This can be used, for example to convert temperatures from Kelvin to Fahrenheit...
LEVEL
model-level [1]
SCALE_RANGE
<min> <max> for the tile color-scale [data-min,data-max]
FORMAT_BINS
C-language format for color-scale legend-labels ["%g"]

VECTOR
<X-component variable-name> <Y-component variable-name> in VECFILE
VEC_RANGE
<max> for the windspeed color-scale [vec-max]
VEC_LEVEL
wind-grid model level [1]
VEC_INCREMENT
sampling interval for the vector plot (cells) [1]
VEC_THICKNESS
arrow-shaft thickness (pixels) [1]

CONTOUR
<variable-name> from CONFILE
CON_UNITS
<units-name> [<scale factor> <scale offset>]
where default is units from the file
CON_RANGE
<min> <max> for the tile color-scale [data-min,data-max]
CON_LEVEL
model-level [1]
CON_THICKNESS
contour-line thickness (pixels) [2]
CON_SMOOTH
smooth grid to be contoured? (TRUE|FALSE) [TRUE]

OBSERVATION
scalar <observation variable name>
OBS_SIZE
obs-marker size (pixels) [10]

OBS_VECTOR
<speed-vble name> <bearing-vble name>
OVEC_RANGE
<max> for the windspeed color-scale [vec-max]
OVEC_LENGTH
obs-arrow length (pixels) [10]
OVEC_THICKNESS
arrow-shaft thickness (pixels) [1]

TITLE1
First legend-header line [tile-variable name]
TITLE2
Second legend-header line [tile-variable description]
TITLE3
Third legend-header line> [path name for INFILE]

Constraints:

Blank lines are ignored (and may be used as section-separators).

UNITS, LEVEL,and SCALE_RANGE options are invalid after VARIABLE ALL...

Options may appear at most once per tile/smooth-plot variable.

One may plot vector-only by using an empty set of VARIABLEs; however, INFILE is still required in order to specify the grid definitions and time step sequence.

Total number of colors used (tile + vector + contour + observation + vector-observation) is at most 253.

Examples:

  • Here is a config-file for smooth tile-plots for level-1 TA
    The total image is 1200x800-pixels (counting legends as well as the tiling), output is in PNG format.
    The UNITS degF 1.8 523.67 converts the temperature from degrees Kelvin to to degrees Fahrenheit.
    There are 50 colors, in 10 bands ranging from light to dark, for blues, cyans, greens, yeallows, and reds. The SCALE_RANGE 12.0 112.0 The blue band represents "freezing" temperatures of 12-32 °F, cyan temperatures 32-52 °F, etc. Temperatures below 12 show up as the lightest blue, and above 122 are darkest red.

•••

Required actions:
[1] According to the plot options list, why is INFILE still needed when making a vector-only plot with an empty set of VARIABLEs? Answer in one to three sentences.
[2] Copy everything in the records from the line containing "The performance of" down to the end of the records.
The records below bear no relation to the plot options list above.

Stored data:
•••

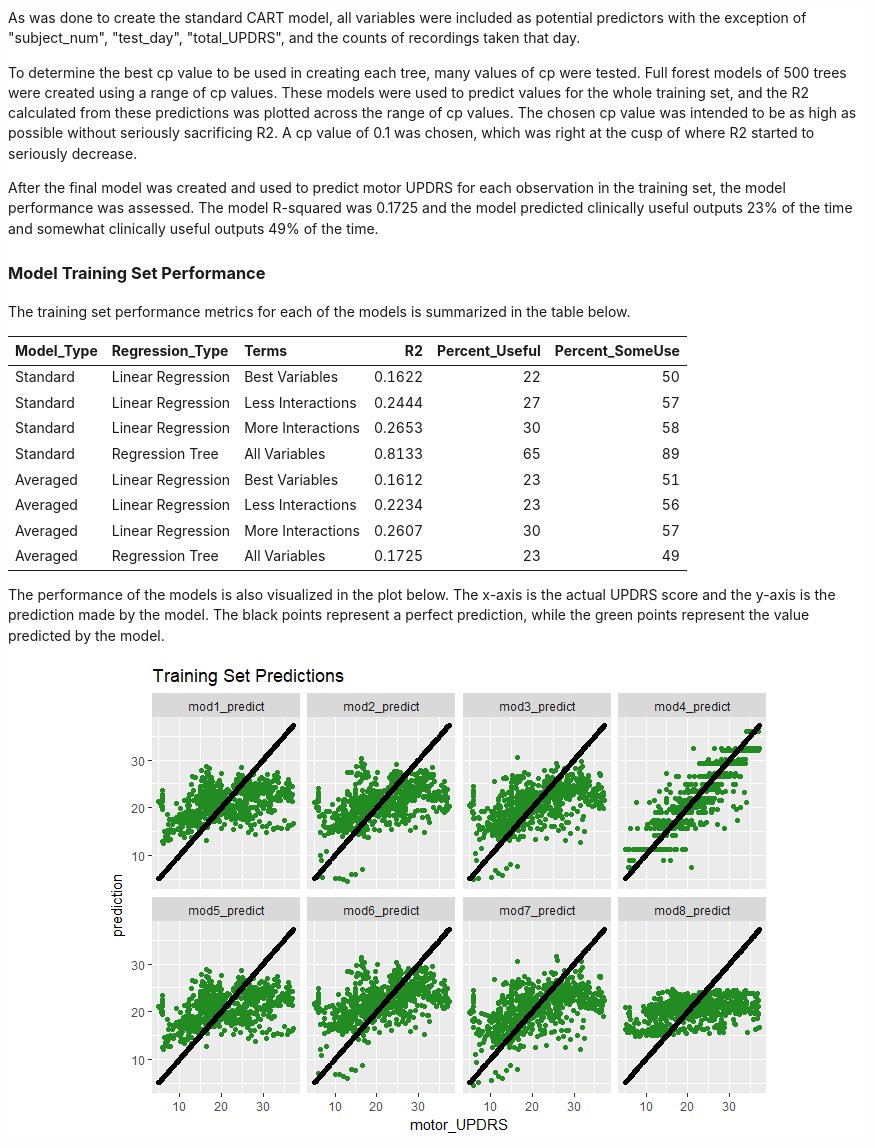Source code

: As was done to create the standard CART model, all variables were included as potential predictors with the exception of "subject\_num", "test\_day", "total\_UPDRS", and the counts of recordings taken that day.

To determine the best cp value to be used in creating each tree, many values of cp were tested. Full forest models of 500 trees were created using a range of cp values. These models were used to predict values for the whole training set, and the R2 calculated from these predictions was plotted across the range of cp values. The chosen cp value was intended to be as high as possible without seriously sacrificing R2. A cp value of 0.1 was chosen, which was right at the cusp of where R2 started to seriously decrease.

After the final model was created and used to predict motor UPDRS for each observation in the training set, the model performance was assessed. The model R-squared was 0.1725 and the model predicted clinically useful outputs 23% of the time and somewhat clinically useful outputs 49% of the time.

### Model Training Set Performance

The training set performance metrics for each of the models is summarized in the table below.

| Model\_Type | Regression\_Type  | Terms             |      R2|  Percent\_Useful|  Percent\_SomeUse|
|:------------|:------------------|:------------------|-------:|----------------:|-----------------:|
| Standard    | Linear Regression | Best Variables    |  0.1622|               22|                50|
| Standard    | Linear Regression | Less Interactions |  0.2444|               27|                57|
| Standard    | Linear Regression | More Interactions |  0.2653|               30|                58|
| Standard    | Regression Tree   | All Variables     |  0.8133|               65|                89|
| Averaged    | Linear Regression | Best Variables    |  0.1612|               23|                51|
| Averaged    | Linear Regression | Less Interactions |  0.2234|               23|                56|
| Averaged    | Linear Regression | More Interactions |  0.2607|               30|                57|
| Averaged    | Regression Tree   | All Variables     |  0.1725|               23|                49|

The performance of the models is also visualized in the plot below. The x-axis is the actual UPDRS score and the y-axis is the prediction made by the model. The black points represent a perfect prediction, while the green points represent the value predicted by the model.

<img src="Final_Capstone_Report_files/figure-markdown_github-ascii_identifiers/plot_train_predict-1.png" style="display: block; margin: auto;" />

•••

Expected outputs:
[1] INFILE is still required for a vector-only plot because it specifies the grid definitions and the time step sequence.

[2]
The performance of the models is also visualized in the plot below. The x-axis is the actual UPDRS score and the y-axis is the prediction made by the model. The black points represent a perfect prediction, while the green points represent the value predicted by the model.

<img src="Final_Capstone_Report_files/figure-markdown_github-ascii_identifiers/plot_train_predict-1.png" style="display: block; margin: auto;" />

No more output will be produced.